Department of Teaching, Learning and Teacher Education

 

First Advisor

Edmund T. Hamann

Date of this Version

Summer 8-1-2017

Citation

Phillips, A. (2017). When policy is practice: SDE effort to help/transform/label low-performing schools. PhD diss., University of Nebraska-Lincoln. Lincoln, Nebraska.

Comments

A DISSERTATION Presented to the Faculty of The Graduate College at the University of Nebraska In Partial Fulfillment of Requirements For the Degree of Doctor of Philosophy, Major: Education Studies (Teaching, Curriculum, and Learning), Under the Supervision of Professor Edmund T. Hamann. Lincoln, Nebraska: August, 2017.

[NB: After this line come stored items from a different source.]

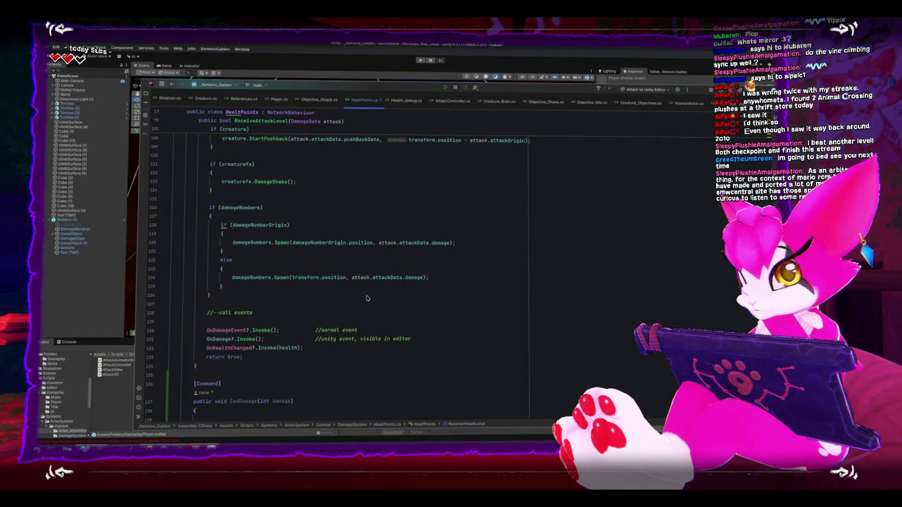
{"action": "scroll", "coordinate": [367, 298], "scroll_direction": "down", "scroll_amount": 1}
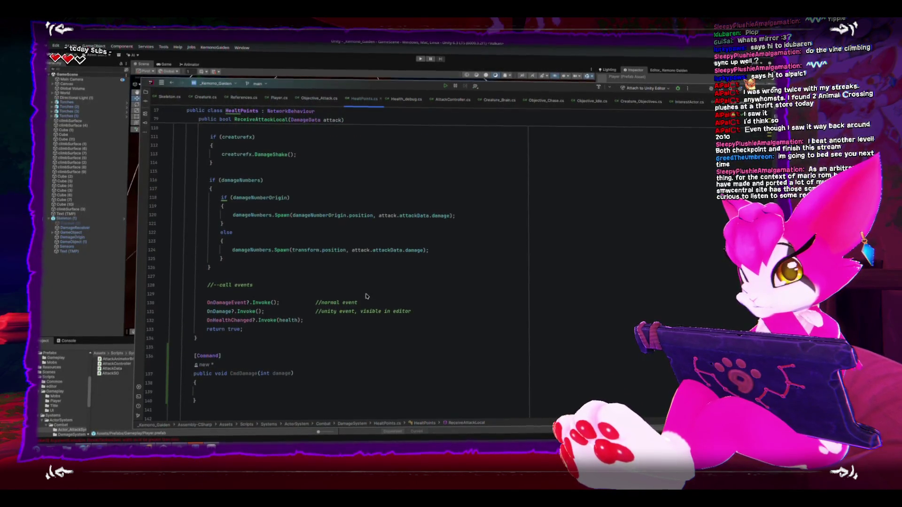
{"action": "left_click", "coordinate": [233, 393]}
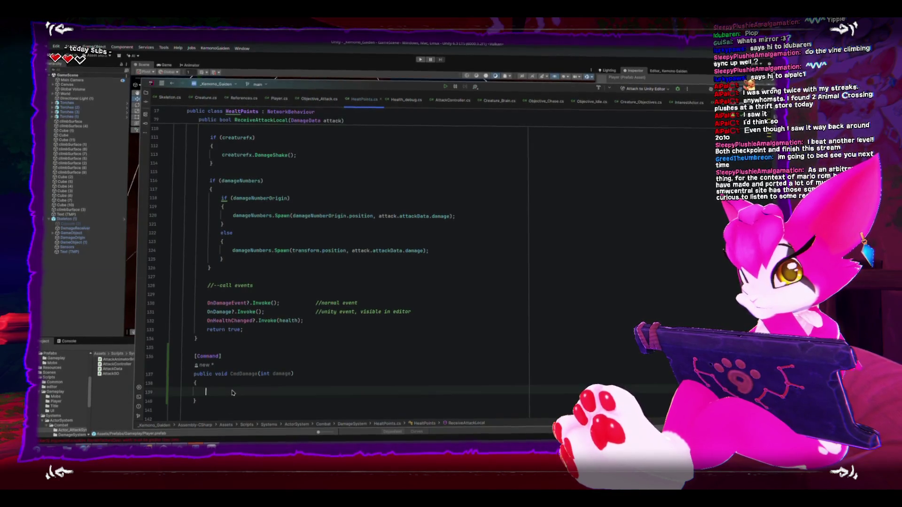
{"action": "scroll", "coordinate": [234, 393], "scroll_direction": "up", "scroll_amount": 5}
{"action": "scroll", "coordinate": [234, 392], "scroll_direction": "up", "scroll_amount": 8}
{"action": "left_click_drag", "start_coordinate": [207, 312], "coordinate": [444, 317]}
{"action": "key", "text": "ctrl+c"}
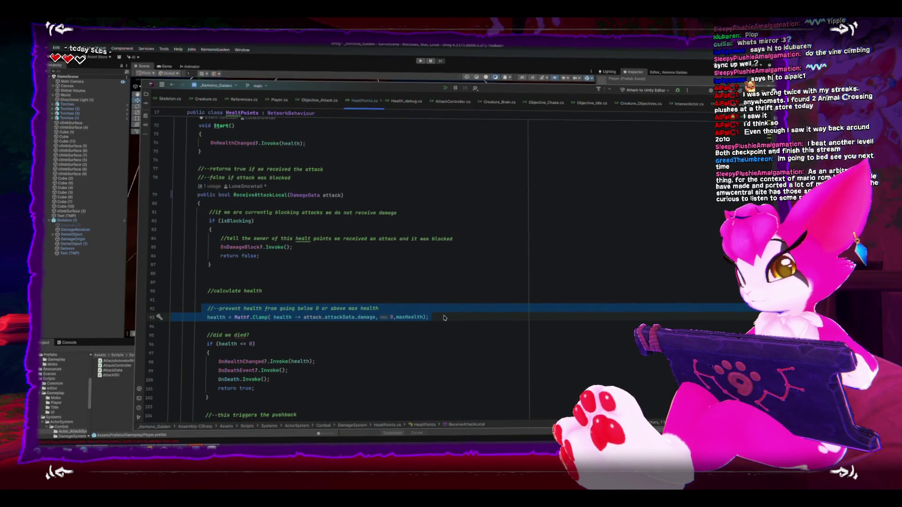
Paste the health clamp lines into CmdDamage so they subtract the damage parameter.
{"action": "scroll", "coordinate": [443, 317], "scroll_direction": "down", "scroll_amount": 10}
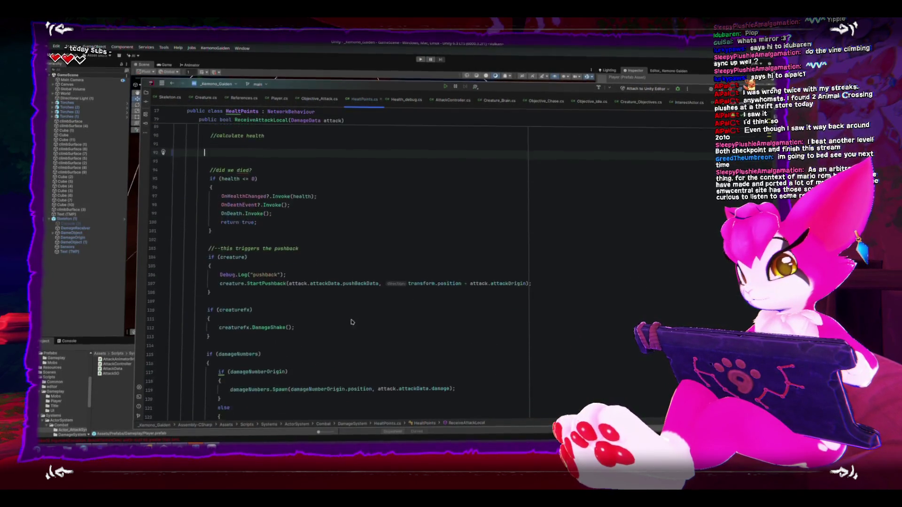
{"action": "left_click", "coordinate": [242, 397]}
{"action": "key", "text": "ctrl+v"}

Copyright (c) 2017 April (Aprille) J. Phillips

Abstract

Policymakers have long been infatuated with education reform (Berliner & Biddle, 1995; Stein, 2004), including at the state level (Lusi, 1997). Consistent with this longer tradition, the Nebraska State Legislature (a.k.a. the ‘Unicameral’) passed Legislative Bill 438 (LB 438) in 2014, providing a statutory outline for a new education accountability system for the state that authorized the State Board of Education (SBOE) to intervene priority schools through the work of an intervention.

This ethnographically informed, exploratory policy implementation study (Creswell, 2013; Hamann & Rosen, 2011; Levinson & Sutton, 2001; Patton, 2002; Schwandt, 2001; Shore & Wright, 1997; Stake, 1978) examines the intersections of democracy and education through the lens of a complex school reform effort developed and implemented in Nebraska. Data for the study were collected between December 2013 and August 2016 and included legislative floor transcripts, education committee hearings, SBOE observations and transcriptions, and an array of documents and video-clips.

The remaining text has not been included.